#### Excerpt

Segment Open

# How many ogfrs have seen a 200" buck



## BURNIN DAYLIGHT

I have seen some very big buck in my day a 195+ giant double drop tine in the city of Youngstown ,ohio several years ago that was next to a 24- 26" 8pt at wkbn on midlothian and South ave in the fence. I also saw a 185+south east of new Castle, pa .ended up hit by a car .also a 180" double drop tine also hit by a car on 224 3years ago by pa line

I have a Great Friend that has a 200"+ giant running around his stand this season is winding down they are very rare but they are out there I'm hoping that he gets the opportunity to get the shot he had it at 30yds but no shot I give him credit for not taking a bad shot and possibly wounding him.
Tell your story's would love to hear them or see them.


----------



## caseyroo

Only seen one true over 200" buck, and it was behind a fence at a deer farm. I know not really relevant to seeing one in the wild, but I was blown away by just the mass and length. I have seen quite a few 170's, and couple in the 180's, but they didn't compare to that monster. I would compare it to a nice 8lb walleye, and then pulling in a 12lber; is a whole different animal!


----------



## jmyers8

Shot at one during the rut bout 8 years ago. He was killed suring gun season 7 miles from where i shot at him back in his home territory. A guy near where he was killed had videos and pics since he was a 3 year old. He scored 204. Made me sick that i missed him but was also a great experience to see one on the hoof


----------



## ironman172

Seen several, but never hunting them


----------



## Eastside Al

Only on tv shows and at deer farms
Truely a special deer


----------



## BURNIN DAYLIGHT

I was hunting both the 185 se of new Castle we seen him 5-6 times in the alfalfa field between 2 cornfields always last light and too far 75-100yds out small farm .

Segment Closed

#### To do
Copy the buck thread from "I was hunting" to "small farm .", substituting "hay field" for "alfalfa field".

#### Supplied records
Segment Open

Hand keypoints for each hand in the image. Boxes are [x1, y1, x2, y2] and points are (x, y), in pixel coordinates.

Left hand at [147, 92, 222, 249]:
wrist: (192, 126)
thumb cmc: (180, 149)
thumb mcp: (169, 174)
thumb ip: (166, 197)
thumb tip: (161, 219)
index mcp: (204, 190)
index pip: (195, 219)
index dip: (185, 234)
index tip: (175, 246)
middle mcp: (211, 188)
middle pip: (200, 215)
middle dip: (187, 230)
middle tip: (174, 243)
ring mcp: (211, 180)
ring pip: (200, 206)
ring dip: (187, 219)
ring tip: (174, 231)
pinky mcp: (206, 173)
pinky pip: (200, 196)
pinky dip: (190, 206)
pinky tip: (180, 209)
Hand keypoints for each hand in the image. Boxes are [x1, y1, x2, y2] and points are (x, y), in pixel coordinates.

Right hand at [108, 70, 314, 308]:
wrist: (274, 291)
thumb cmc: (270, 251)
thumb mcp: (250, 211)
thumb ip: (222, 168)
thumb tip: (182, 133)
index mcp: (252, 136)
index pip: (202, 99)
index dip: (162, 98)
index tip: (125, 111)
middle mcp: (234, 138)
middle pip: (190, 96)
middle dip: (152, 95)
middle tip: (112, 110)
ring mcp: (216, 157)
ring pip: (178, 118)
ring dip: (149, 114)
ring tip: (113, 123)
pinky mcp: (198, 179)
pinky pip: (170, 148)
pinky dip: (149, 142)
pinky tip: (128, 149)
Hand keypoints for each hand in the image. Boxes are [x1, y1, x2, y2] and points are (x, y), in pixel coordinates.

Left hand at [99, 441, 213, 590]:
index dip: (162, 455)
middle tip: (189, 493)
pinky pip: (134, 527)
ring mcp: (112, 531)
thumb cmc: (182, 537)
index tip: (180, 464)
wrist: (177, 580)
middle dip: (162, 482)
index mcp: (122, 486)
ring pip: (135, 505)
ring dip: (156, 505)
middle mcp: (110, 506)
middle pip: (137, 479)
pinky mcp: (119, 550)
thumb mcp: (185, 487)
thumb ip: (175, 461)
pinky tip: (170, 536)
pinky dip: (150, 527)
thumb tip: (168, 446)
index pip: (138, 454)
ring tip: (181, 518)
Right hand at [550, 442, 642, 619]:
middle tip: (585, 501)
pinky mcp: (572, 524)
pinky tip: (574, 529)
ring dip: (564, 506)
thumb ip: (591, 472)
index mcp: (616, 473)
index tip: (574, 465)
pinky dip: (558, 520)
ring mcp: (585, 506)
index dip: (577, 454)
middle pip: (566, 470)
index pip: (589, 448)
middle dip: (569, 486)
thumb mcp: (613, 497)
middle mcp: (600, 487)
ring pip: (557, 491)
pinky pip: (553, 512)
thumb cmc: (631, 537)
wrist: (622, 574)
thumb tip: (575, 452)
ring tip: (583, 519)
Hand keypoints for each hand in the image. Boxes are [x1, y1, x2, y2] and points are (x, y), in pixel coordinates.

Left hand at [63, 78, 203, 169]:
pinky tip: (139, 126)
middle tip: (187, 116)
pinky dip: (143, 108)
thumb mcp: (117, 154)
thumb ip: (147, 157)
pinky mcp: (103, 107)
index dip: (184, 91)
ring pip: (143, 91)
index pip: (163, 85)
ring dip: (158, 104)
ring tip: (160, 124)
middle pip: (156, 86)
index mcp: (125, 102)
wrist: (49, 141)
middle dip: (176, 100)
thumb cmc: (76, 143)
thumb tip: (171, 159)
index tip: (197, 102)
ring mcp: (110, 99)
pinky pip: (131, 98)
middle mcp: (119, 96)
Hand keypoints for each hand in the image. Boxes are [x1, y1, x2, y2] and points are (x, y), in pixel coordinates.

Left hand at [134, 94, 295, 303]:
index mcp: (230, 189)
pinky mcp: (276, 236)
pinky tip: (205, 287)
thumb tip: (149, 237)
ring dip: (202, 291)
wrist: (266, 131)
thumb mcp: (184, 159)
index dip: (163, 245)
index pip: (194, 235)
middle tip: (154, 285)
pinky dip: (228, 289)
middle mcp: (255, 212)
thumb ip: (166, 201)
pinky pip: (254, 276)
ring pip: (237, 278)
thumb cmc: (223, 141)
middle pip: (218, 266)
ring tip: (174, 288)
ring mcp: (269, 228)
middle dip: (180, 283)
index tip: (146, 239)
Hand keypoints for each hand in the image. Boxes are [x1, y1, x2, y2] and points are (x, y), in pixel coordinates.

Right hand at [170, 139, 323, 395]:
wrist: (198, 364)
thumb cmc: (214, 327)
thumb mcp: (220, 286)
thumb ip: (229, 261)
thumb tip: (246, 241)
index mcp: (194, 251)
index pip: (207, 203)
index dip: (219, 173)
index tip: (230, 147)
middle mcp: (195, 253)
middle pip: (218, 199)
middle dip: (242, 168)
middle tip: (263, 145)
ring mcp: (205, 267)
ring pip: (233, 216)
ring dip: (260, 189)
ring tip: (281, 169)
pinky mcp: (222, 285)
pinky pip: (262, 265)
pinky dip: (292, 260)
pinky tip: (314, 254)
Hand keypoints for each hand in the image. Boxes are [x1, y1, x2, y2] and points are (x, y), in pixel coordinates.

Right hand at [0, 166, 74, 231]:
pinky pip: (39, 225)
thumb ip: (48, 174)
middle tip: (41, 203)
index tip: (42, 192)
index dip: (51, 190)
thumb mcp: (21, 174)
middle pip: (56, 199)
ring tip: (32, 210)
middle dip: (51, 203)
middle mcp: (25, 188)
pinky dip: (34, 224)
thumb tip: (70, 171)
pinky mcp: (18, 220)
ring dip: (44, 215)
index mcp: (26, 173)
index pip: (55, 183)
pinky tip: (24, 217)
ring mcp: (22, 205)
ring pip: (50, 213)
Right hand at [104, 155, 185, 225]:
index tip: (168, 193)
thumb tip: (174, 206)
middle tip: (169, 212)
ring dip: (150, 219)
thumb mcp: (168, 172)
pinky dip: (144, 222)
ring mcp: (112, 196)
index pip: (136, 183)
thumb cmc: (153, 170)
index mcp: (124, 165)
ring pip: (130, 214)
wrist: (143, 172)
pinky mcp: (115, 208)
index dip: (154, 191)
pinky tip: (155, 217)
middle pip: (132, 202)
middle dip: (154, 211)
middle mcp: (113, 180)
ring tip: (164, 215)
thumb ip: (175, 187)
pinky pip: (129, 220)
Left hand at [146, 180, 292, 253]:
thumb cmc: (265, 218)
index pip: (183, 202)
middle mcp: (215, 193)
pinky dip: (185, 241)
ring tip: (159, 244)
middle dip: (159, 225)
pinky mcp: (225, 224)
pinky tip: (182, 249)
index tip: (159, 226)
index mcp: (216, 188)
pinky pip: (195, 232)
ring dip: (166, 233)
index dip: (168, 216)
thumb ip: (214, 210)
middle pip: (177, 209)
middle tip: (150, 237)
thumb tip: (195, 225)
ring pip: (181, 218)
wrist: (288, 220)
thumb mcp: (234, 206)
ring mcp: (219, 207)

Segment Closed

#### Written answer
I was hunting both the 185 se of new Castle we seen him 5-6 times in the hay field between 2 cornfields always last light and too far 75-100yds out small farm .